The job is to find each line in the entries holding the string "testbankbell" and copy that line.

○ ○ ○ ○ ○ ○ ○

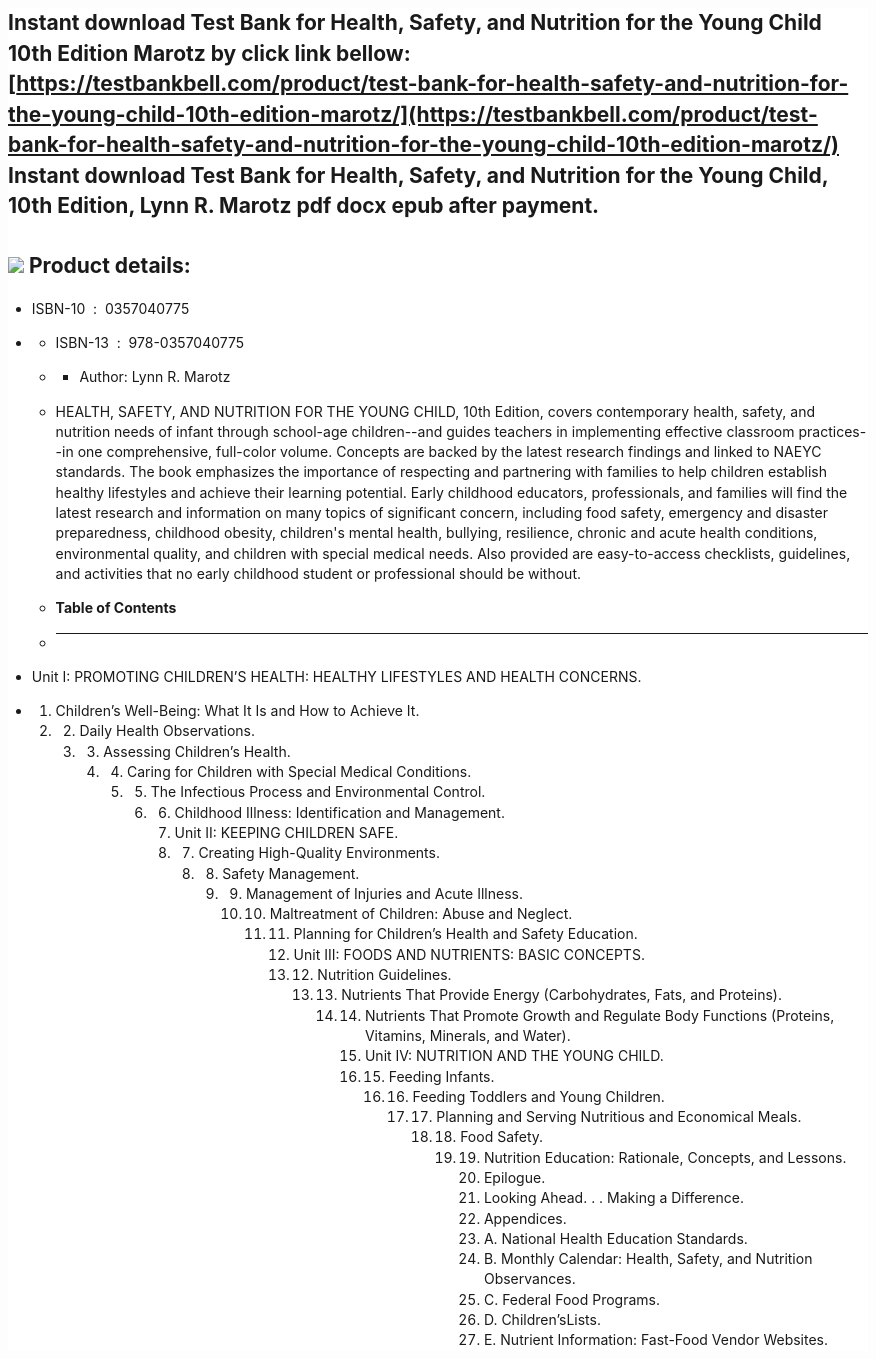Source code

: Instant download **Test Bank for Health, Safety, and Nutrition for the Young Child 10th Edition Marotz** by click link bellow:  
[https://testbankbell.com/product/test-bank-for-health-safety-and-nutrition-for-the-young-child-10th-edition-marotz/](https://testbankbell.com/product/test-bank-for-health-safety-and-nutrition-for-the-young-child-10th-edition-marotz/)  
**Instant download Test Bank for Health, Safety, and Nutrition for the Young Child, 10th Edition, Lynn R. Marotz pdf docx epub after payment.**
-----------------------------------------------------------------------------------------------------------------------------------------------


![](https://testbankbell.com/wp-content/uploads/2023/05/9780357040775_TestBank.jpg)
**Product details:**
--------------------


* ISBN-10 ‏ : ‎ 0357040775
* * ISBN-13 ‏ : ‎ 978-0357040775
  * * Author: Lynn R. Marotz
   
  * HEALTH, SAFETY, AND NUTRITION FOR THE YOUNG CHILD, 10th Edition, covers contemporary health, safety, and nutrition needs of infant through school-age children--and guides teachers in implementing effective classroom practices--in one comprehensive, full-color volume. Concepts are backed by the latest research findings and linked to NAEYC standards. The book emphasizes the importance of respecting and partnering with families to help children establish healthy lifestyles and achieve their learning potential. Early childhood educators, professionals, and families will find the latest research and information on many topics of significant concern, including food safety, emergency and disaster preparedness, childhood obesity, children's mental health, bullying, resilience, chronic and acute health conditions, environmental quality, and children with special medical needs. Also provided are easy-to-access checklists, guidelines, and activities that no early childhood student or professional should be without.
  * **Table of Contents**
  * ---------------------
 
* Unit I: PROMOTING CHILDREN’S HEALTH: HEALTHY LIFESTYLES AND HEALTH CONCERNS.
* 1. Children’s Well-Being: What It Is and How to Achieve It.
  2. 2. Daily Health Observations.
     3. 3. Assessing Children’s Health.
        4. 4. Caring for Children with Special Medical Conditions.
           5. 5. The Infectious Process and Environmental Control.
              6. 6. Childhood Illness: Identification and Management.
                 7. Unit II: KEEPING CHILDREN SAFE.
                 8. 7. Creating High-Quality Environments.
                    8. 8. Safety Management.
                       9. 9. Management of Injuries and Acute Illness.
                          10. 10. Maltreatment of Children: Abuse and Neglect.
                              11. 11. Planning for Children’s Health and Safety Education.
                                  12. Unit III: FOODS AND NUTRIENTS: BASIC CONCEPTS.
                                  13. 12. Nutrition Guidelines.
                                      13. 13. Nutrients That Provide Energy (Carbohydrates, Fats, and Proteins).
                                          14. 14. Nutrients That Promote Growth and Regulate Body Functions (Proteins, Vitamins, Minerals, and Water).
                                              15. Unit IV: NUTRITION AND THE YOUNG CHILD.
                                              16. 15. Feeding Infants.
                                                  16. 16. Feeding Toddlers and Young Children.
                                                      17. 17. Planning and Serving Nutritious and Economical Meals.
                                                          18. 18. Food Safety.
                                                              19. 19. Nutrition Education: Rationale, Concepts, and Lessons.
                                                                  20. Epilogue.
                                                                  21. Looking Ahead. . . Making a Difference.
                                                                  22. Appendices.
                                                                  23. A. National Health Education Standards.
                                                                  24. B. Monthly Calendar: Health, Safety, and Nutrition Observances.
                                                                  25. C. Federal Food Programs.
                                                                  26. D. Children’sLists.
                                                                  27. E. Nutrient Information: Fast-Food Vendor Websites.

○ ○ ○ ○ ○ ○ ○

Task response ▸
[https://testbankbell.com/product/test-bank-for-health-safety-and-nutrition-for-the-young-child-10th-edition-marotz/](https://testbankbell.com/product/test-bank-for-health-safety-and-nutrition-for-the-young-child-10th-edition-marotz/)  
![](https://testbankbell.com/wp-content/uploads/2023/05/9780357040775_TestBank.jpg)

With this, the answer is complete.